Many Thanks Roman Martin for this valuable advice
It is really shorten the running by a good factor of time
Dear Illia Zymak many thanks for this fast valuable advice. I took a lot of your time, so sincere thanks
kindly I would like to ask
1- for example for USRBDX i- what is the faster operation is it using one energy range from Emin to Emax directly or to divide it into parts
ii- from region to region is the width of the net region can affect the speed and I have to divide it to small width regions too
2- for incident beam a collimated incident beam with small dimension target is better to simulate and faster than others ?
3- What is a computer cluster minimum specifications that can helps and make the work correctly. ِAnd is there is a world group for this one can join?
And it is mentioned that the Ubuntu 20.04.5 LTS is more lighter. Do you think it is help.?

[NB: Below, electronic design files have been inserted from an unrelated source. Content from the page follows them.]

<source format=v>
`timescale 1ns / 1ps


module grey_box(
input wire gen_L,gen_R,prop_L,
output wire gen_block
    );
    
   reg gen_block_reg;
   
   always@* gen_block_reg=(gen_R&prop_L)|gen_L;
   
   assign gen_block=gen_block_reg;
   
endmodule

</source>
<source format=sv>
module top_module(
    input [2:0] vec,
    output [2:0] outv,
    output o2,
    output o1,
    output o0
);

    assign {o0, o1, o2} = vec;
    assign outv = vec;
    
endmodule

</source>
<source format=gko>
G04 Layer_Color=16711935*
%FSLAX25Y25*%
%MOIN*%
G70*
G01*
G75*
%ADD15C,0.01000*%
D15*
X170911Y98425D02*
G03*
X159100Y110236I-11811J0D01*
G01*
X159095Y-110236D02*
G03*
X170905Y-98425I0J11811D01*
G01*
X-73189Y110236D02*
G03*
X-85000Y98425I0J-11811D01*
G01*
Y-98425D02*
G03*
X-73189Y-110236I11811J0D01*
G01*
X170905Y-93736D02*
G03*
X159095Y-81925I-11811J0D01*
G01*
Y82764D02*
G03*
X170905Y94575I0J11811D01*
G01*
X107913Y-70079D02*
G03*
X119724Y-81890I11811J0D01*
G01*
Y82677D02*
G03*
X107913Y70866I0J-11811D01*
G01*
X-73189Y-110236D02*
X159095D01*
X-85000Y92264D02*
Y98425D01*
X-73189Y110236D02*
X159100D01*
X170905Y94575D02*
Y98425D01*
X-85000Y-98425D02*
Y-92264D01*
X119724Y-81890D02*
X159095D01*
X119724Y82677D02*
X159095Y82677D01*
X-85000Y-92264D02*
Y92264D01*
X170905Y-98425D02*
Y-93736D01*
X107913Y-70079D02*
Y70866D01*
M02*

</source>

4- it is recommended to press the refresh during calculation What is the similar method for such a process can automatically done while the program is running
5- During the running I found that the program used 50% of the ram and work slowly How it forced to use all the memory value
Many thanks in advance
Dear Mohamed Fayez-Hassan,
Than you addressing your questions.
1 - For USRBDX estimator direct splitting of regions or ranges will not provide you faster operation, but rather slow you down with the further processing. What is important is the number of bins, you dividing your energy interval. So, if you have some less important energy range, or you want extremely high energy resolution within a small region of the range, it will be reasonable to split this specific regions to a separate estimator with different settings.

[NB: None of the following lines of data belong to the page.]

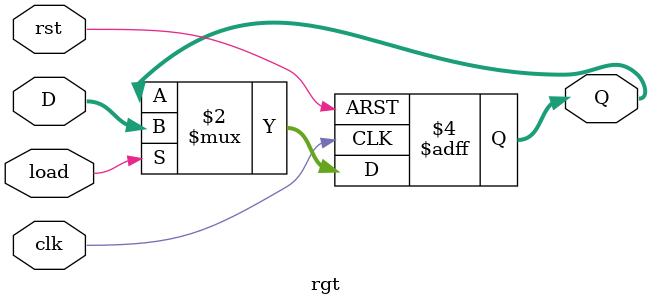
<source format=v>
module rgt (D, clk, Q, rst, load);
parameter n = 4;

input clk, rst, load;
input [n-1 : 0]D;
output reg[n-1 : 0]Q;

always @(posedge clk, posedge rst)
if (rst)
Q <= 0;

else if (load)
Q <= D;

endmodule


</source>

2 - It is important for you, what time do you need to accumulate required statistics over required region.
So for you it is important do force your model to trace particles that are not important for you. In general, if you have small region or region divided to many small energy or coordinate bins you will need more primaries (so calculation time) to accumulate proper statistics.

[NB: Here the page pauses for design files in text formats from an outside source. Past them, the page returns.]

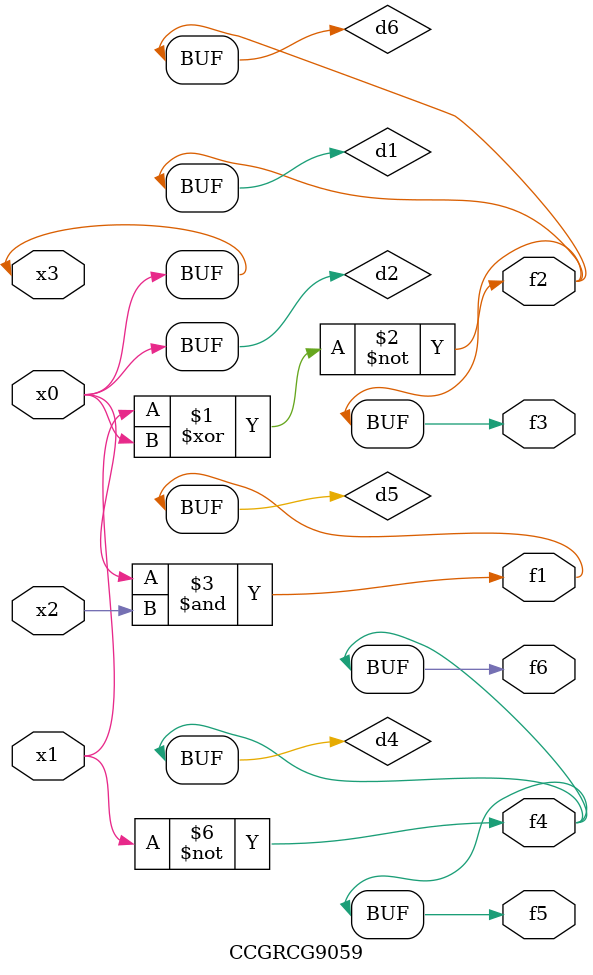
<source format=v>
module CCGRCG9059(
	input x0, x1, x2, x3,
	output f1, f2, f3, f4, f5, f6
);

	wire d1, d2, d3, d4, d5, d6;

	xnor (d1, x1, x3);
	buf (d2, x0, x3);
	nand (d3, x0, x2);
	not (d4, x1);
	nand (d5, d3);
	or (d6, d1);
	assign f1 = d5;
	assign f2 = d6;
	assign f3 = d6;
	assign f4 = d4;
	assign f5 = d4;
	assign f6 = d4;
endmodule

</source>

3 - That is quite particular question. It depends to what cluster your facility may provide you an access. Typically, it make sense to use the cluster if it will provide performance gain at least one order of magnitude. First you should consider, consider if you may dimension your tasks to capabilities of your PC by previously discussed methods. Use of various OS typically effects performance for marginal 10-20%, so I would not take care about it.
4 - Actually “refresh” does not effect performance of FLUKA. When you press “refresh” you just force FLAIR to request FLUKA status before the scheduled interval.
5 - As @rmartin said, FLUKA can use all allocated memory, so more memory is not needed for your task. You can get some performance issues if your project allocates nearly all available memory.